Weights & Biases Weights & Biases · Data AI · Bellevue, WA +1 · Information Technology

This role focuses on the reliability, scalability, and security of a data platform that supports internal AI workloads. The Senior Site Reliability Engineer will own the reliability and performance of a Kubernetes-based data platform, designing and operating highly available, multi-region systems, and ensuring services meet strict uptime and latency targets.
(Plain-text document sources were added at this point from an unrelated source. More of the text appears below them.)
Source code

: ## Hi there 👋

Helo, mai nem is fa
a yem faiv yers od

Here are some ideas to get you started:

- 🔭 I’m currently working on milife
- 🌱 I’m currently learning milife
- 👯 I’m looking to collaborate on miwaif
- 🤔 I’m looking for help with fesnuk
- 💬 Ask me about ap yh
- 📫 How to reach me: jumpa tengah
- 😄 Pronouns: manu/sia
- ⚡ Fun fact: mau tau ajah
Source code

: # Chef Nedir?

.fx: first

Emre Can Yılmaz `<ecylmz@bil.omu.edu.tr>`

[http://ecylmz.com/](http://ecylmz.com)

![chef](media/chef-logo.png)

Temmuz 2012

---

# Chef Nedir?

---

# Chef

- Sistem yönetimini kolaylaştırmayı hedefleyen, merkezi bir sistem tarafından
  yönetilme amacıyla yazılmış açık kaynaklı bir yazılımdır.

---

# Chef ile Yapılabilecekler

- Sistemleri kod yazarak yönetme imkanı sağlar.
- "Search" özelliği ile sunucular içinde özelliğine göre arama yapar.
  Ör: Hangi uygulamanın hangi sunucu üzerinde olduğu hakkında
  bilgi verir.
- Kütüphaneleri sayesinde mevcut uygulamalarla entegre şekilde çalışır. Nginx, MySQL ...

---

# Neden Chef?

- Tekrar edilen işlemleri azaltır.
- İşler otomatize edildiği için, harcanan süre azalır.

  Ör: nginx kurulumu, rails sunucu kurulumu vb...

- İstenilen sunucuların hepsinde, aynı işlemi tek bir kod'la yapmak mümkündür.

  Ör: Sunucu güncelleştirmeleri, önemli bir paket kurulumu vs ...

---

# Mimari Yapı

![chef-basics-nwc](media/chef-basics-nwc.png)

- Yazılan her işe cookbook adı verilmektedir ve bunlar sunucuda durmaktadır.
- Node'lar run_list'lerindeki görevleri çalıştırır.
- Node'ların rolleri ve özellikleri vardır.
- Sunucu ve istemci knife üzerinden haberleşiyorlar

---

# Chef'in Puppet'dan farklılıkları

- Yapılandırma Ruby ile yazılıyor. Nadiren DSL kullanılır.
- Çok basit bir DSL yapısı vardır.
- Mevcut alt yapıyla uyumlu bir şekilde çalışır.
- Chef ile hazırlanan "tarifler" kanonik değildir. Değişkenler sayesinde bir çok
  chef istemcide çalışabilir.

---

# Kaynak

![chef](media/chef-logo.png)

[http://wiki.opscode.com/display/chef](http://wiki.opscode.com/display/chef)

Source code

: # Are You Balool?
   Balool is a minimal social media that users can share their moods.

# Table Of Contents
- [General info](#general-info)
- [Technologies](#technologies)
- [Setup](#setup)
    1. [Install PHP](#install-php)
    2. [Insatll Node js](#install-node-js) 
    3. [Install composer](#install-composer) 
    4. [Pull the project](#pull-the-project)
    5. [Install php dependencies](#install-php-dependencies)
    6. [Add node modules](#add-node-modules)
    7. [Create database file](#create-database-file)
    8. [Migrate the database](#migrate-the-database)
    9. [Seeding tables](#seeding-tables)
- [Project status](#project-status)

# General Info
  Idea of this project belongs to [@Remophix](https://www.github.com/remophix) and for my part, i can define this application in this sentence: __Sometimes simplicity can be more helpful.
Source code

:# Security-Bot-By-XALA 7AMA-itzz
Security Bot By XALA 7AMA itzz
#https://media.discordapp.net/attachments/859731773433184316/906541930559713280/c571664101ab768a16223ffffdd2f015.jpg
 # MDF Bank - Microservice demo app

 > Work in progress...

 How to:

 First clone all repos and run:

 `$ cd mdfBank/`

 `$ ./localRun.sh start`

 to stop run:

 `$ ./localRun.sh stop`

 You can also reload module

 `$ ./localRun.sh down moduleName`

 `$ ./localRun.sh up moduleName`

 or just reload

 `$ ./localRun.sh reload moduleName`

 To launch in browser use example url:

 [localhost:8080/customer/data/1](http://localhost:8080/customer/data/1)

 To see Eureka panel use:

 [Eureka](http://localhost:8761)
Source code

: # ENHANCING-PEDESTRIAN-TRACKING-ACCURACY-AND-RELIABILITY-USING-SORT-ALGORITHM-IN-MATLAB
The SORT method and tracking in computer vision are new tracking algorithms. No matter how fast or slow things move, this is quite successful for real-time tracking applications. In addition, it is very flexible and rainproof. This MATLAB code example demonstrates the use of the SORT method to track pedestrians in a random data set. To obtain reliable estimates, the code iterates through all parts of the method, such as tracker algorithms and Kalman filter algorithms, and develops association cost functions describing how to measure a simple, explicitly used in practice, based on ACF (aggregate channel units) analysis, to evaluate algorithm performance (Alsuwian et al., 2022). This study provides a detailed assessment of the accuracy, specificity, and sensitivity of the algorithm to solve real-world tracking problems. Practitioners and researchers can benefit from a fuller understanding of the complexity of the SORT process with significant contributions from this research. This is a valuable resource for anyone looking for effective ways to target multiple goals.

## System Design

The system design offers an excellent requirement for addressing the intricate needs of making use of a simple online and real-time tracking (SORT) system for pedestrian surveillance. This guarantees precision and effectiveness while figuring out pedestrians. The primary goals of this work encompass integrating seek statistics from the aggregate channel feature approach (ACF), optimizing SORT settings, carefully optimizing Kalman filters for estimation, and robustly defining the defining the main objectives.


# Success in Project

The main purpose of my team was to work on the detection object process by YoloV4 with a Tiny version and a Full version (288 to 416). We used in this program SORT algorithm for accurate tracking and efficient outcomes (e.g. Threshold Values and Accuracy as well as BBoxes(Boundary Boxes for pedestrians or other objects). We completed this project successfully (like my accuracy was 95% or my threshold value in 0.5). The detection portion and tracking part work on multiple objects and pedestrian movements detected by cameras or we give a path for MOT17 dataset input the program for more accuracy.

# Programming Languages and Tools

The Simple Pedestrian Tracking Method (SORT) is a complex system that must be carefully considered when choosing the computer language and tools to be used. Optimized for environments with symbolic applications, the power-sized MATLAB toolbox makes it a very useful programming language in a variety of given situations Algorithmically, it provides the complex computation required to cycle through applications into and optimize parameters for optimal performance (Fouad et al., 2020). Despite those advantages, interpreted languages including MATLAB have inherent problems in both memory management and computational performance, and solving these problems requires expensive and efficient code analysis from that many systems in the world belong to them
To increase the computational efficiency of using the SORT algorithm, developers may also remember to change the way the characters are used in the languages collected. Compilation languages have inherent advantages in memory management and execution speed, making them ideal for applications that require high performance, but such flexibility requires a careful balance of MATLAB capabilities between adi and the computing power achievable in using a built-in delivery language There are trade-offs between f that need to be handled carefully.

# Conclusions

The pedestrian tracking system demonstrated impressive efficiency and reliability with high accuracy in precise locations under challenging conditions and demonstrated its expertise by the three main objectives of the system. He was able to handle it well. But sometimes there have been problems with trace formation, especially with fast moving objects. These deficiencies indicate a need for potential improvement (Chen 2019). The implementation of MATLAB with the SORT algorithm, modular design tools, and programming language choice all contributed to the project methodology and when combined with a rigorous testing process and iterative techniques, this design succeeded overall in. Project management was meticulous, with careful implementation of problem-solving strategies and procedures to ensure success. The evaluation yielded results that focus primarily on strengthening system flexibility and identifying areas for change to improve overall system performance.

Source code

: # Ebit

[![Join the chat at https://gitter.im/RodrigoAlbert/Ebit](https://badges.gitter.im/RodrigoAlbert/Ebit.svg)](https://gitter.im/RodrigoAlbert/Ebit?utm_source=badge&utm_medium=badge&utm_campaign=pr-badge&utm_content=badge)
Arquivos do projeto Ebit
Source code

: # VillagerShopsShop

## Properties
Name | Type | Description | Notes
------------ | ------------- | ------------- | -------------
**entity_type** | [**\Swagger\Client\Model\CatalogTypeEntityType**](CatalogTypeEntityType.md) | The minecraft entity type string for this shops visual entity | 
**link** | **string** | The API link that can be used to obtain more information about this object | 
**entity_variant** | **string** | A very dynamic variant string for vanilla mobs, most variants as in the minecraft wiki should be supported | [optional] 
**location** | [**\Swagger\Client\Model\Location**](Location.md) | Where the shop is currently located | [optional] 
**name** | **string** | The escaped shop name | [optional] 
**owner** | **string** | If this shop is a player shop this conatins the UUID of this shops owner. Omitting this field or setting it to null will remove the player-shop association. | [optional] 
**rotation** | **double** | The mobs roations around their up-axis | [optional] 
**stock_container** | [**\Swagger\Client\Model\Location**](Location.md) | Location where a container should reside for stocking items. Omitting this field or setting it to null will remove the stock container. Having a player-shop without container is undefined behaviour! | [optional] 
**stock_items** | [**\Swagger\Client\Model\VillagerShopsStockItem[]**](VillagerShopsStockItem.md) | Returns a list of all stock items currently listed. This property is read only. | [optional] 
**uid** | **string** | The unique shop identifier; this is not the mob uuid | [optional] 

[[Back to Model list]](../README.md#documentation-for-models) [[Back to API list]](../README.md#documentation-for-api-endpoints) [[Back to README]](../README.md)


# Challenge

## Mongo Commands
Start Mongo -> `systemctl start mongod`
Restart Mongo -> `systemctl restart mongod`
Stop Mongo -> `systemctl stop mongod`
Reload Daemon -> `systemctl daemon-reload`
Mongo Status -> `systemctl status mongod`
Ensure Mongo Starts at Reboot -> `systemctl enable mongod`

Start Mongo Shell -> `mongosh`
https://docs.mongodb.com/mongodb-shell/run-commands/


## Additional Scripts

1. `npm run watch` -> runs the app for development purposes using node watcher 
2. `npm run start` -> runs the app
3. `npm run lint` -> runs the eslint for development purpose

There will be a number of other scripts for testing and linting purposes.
Responsibilities include scaling infrastructure, improving deployment pipelines, hardening security, and evolving DevSecOps practices.

What you'd actually do

  1. own the reliability and performance of our Kubernetes-based data platform
  2. design and operate highly available, multi-region systems, ensuring our services meet strict uptime and latency targets
  3. scaling infrastructure, improving deployment pipelines, and hardening our security posture
  4. play a key role in evolving our DevSecOps practices while partnering closely with engineering teams to ensure services are built for reliability from day one

Skills

Required

  • 5+ years of experience in Site Reliability Engineering, Platform Engineering, or Infrastructure Engineering roles
  • Deep expertise in Kubernetes and containerized software services, including cluster design, operations, and troubleshooting in production environments
  • Strong experience building and operating CI/CD systems, including tools such as Argo CD and GitHub Actions
  • Proven experience owning production systems with high availability requirements (≥99.99% uptime), including incident response, SLI/SLO/SLA definition, error budgets, and postmortems
  • Hands-on experience designing and operating geo-replicated, multi-region, active-active systems, including traffic routing, failover strategies, and data consistency tradeoffs
  • Strong experience building and owning observability components, including metrics, logging, and tracing (e.g., Prometheus, Grafana, OpenTelemetry)
  • Experience with infrastructure as code (e.g., Helm, Terraform, Pulumi) and automated environment provisioning
  • Strong understanding of system performance tuning, capacity planning, and resource optimization in distributed systems
  • Experience implementing and operating security best practices in cloud-native environments (e.g., secrets management, network policies, vulnerability scanning)

Nice to have

  • Experience operating data platforms or data-intensive workloads (e.g., Spark, Airflow, Kafka, Flink)
  • Familiarity with service mesh technologies (e.g., Istio, Linkerd)
  • Background in building internal developer platforms or self-service infrastructure

What the JD emphasized

  • ≥99.99% uptime
  • incident response, SLI/SLO/SLA definition, error budgets, and postmortems
  • geo-replicated, multi-region, active-active systems
  • observability components, including metrics, logging, and tracing (e.g., Prometheus, Grafana, OpenTelemetry)
  • infrastructure as code (e.g., Helm, Terraform, Pulumi)
  • security best practices in cloud-native environments